The stories are all linked by a cat (presumably with the titular eye) who is chased around various cities, hitches rides on various transit, is adopted and tormented by the villains of the first two stories, before escaping. In his spare time, the cat is also plagued by weird visions of a ghostly little girl (Drew Barrymore) who appears in TV ads and department store manniquins and begs, Princess Leia-style, for his help (these scenes are completely non sequitur due to some deleted scenes explaining their payoff, and they damage the pace). Cats are more difficult to work with than dogs or horses, and Cat's Eye's ace in the sleeve is their feline star. The cat (sadly uncredited) is on screen as much as his human costars, and actually called upon to emote in several scenes. He is not only very cute, but holds his own with James Woods, Alan King, and Kenneth McMillan.

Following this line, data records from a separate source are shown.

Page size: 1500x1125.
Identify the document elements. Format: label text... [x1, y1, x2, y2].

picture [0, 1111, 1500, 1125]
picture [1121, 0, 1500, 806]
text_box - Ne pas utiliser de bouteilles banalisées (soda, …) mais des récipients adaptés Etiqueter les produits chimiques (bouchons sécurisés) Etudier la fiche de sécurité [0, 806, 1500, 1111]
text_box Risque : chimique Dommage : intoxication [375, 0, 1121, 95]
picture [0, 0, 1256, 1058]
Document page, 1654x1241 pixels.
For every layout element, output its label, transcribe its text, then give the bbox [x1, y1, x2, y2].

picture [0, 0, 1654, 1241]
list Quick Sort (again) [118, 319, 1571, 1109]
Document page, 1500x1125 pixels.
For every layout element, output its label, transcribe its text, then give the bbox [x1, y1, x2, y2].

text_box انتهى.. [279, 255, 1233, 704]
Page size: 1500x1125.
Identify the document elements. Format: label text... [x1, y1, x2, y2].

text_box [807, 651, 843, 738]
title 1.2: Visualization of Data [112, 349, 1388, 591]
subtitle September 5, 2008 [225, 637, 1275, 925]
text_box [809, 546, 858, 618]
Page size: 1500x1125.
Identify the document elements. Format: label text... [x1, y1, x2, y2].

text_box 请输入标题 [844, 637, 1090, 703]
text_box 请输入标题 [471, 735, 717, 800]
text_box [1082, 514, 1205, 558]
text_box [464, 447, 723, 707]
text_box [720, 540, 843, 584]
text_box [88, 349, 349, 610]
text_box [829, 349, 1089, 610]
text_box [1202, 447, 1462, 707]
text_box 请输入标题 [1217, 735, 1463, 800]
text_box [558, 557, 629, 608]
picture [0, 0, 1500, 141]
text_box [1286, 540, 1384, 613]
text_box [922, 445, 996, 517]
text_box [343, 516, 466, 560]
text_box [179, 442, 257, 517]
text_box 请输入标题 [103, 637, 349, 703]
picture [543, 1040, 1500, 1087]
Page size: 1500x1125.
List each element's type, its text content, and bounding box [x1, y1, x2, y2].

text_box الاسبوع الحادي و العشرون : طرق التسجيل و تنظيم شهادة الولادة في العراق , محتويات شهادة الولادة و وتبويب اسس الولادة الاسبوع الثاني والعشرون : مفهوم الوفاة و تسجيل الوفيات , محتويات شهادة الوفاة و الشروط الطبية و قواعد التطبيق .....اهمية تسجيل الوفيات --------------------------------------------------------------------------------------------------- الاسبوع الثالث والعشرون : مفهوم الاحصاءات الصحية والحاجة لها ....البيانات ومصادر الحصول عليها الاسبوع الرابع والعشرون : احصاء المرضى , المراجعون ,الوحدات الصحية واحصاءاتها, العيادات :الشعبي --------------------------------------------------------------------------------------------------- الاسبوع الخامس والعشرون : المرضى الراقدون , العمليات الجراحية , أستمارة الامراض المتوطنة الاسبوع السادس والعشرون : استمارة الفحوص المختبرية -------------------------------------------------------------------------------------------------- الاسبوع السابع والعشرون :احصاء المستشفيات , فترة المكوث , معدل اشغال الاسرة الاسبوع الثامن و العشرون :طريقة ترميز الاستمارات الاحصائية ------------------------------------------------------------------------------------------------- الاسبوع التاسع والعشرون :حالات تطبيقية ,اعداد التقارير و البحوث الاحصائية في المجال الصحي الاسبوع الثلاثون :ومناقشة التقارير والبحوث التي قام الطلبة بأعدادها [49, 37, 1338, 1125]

The third and final vignette, "The General", is original for the screen. It reminds me of a good joke on The Golden Girls, where Sophia wanted to read the new Stephen King book, and Dorothy protested that she hoped it wasn't about a demonic little creature finding creative ways to terrorize a household. In "The General", the stray cat takes center-stage, as he is taken in by little Amanda (Drew Barrymore) and her parents (James Naughton is the nice dad, Candy Clark the bitchy mom). Mom wants to chuck kitty outside because of strange doings late night in Amanda's room, but it turns out young Mandy is having night terrors because a Carlo Rambaldi troll is holding her nose closed and sucking out her breath as she sleeps. The cat, renamed General, engages in epic battle with the horrid troll, which depending on your mood is either over-the-top good times or may be the deal-breaker. Sadly, though marbles are spilled, opportunities are missed for match cuts between two different "cat's eyes."

Among identifiable King motifs are subverting genre tropes he finds irritating — the little girl's parents look at her like she's Steve McQueen in The Blob when she talks about the monster, but she's vindicated in the end — and finding inspiration in/ drawing a line to connect folklore and urban legend, in this case the superstition that cats suck the breath from sleeping children's mouths.

Cat's Eye, because it's from the man's pen, understands better than any films save Creepshow and Maximum Overdrive the intentionally cornpone humor of Stephen King's lighter work, doesn't futz with the plots too much, and keeps a jaunty tone throughout. For King fans, there are an enormous number of inside jokes, some for the casual reader — a red '58 Plymouth Fury almost nails the cat, and if you didn't catch it, the bumper sticker reads "I'm Christine and I'm pure evil" (!) — some jokes way deep inside: the issue of Penthouse that first published "The Ledge" can be spotted on a coffeetable.

All viewers are strongly, strongly advised to stick around for the heavy metal sing-along song "Cat's Eye" during the closing credit roll.